## Work instructions
(a) According to the Universal Credit article, what share of rent arrears do housing associations attribute to Universal Credit?
(b) List every person named in the Universal Credit article, including the byline.
(c) Continue the Universal Credit article from the point where it stops.

## Passage
Work and Pensions Secretary David Gauke signalled his intention not to pause rollout of the scheme, which has been beset with problems

Tom Peck
Monday 09 October 2017 19:15 BST
David Gauke told the Commons the government would carry on with the rollout of Universal Credit
David Gauke told the Commons the government would carry on with the rollout of Universal Credit (BBC)

The government has been warned that continuing with its rollout of the new Universal Credit benefits system risks plunging claimants into hunger, destitution or even homelessness over Christmas.

The Work and Pensions Secretary, David Gauke faced questions in the Commons over the scheme that has proved intensely controversial, and received angry interventions from his own side.

Labour's Frank Field, chairman of the Work and Pensions Select Committee, had asked Mr Gauke: "Given the Secretary of State's confidence in the roll-out of Universal Credit to another 150 Jobcentre Pluses, can he give the House a guarantee that none of our constituents will be faced by hunger, near destitution, for the lack of money over the Christmas period, please?"

Shadow work and pensions secretary Debbie Abrahams added: "As we've heard, Universal Credit is causing debts, rent arrears and even homelessness up and down the country, with many of the claimants already in work.

"Given that housing associations are saying that over 80% of rent arrears are down to UC, and the Mayor of Greater Manchester is predicting rough sleeping will double as a result of the UC rollout, how many more families does the minister estimate will be made homeless this winter as a result of this Government's refusal to pause UC rollout?"

Mr Gauke told last week's Tory conference he would tweak the system to ensure claimants get advance payments quicker, amid criticism people are waiting six weeks for any money and getting into debt.

## Extracted information
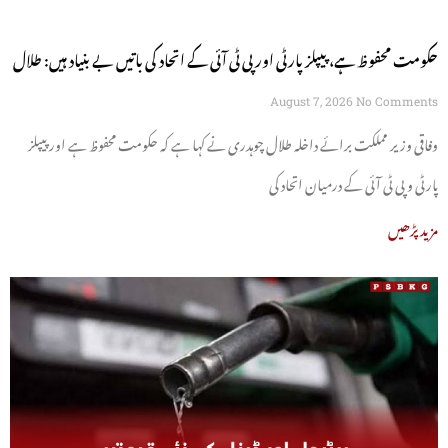
حکومت محفوظ ہے، پیپلز پارٹی اور پی ٹی آئی کے اتحاد کی باتیں بے بنیاد ہیں: طلال
چوہدری
August 7, 2026
No Comments
وفاقی وزیر مملکت برائے داخلہ طلال چوہدری نے کہا ہے کہ حکومت محفوظ ہے اور پیپلز
پارٹی و پی ٹی آئی کے درمیان اتحاد کی
مزید پڑھیں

## Per-task outputs
(a) Over 80%.

(b) Tom Peck, David Gauke, Frank Field, Debbie Abrahams

(c)
Conservative former prime minister John Major this weekend joined those calling for the wider rollout of Universal Credit to be paused.

On Monday, Mr Gauke told the Commons that the wider rollout was proceeding "gradually and sensibly".

Expansion over the coming months, where Universal Credit will be introduced to 50 new Jobcentres every month, will increase the proportion of people claiming the benefit from 8% to 10% of those who will eventually claim it, he added.

"I do believe that on something like this we should roll it out gradually, sensibly, make changes as and when necessary, but that is exactly what we're doing," he added.

"Nobody who needs support should have to wait six weeks before they receive any support, and what we're doing is making clear that people can receive an advance of their first month's payment.

"That is then deducted over the next six monthly periods, and that is helping people deal with the cashflow issues in that first month."

The number of Tory MPs prepared to rebel over the issue has grown to around 25, according to the Telegraph.

Monday's Work and Pensions questions session saw some mild dissent from Tory MPs over technical aspects of the system.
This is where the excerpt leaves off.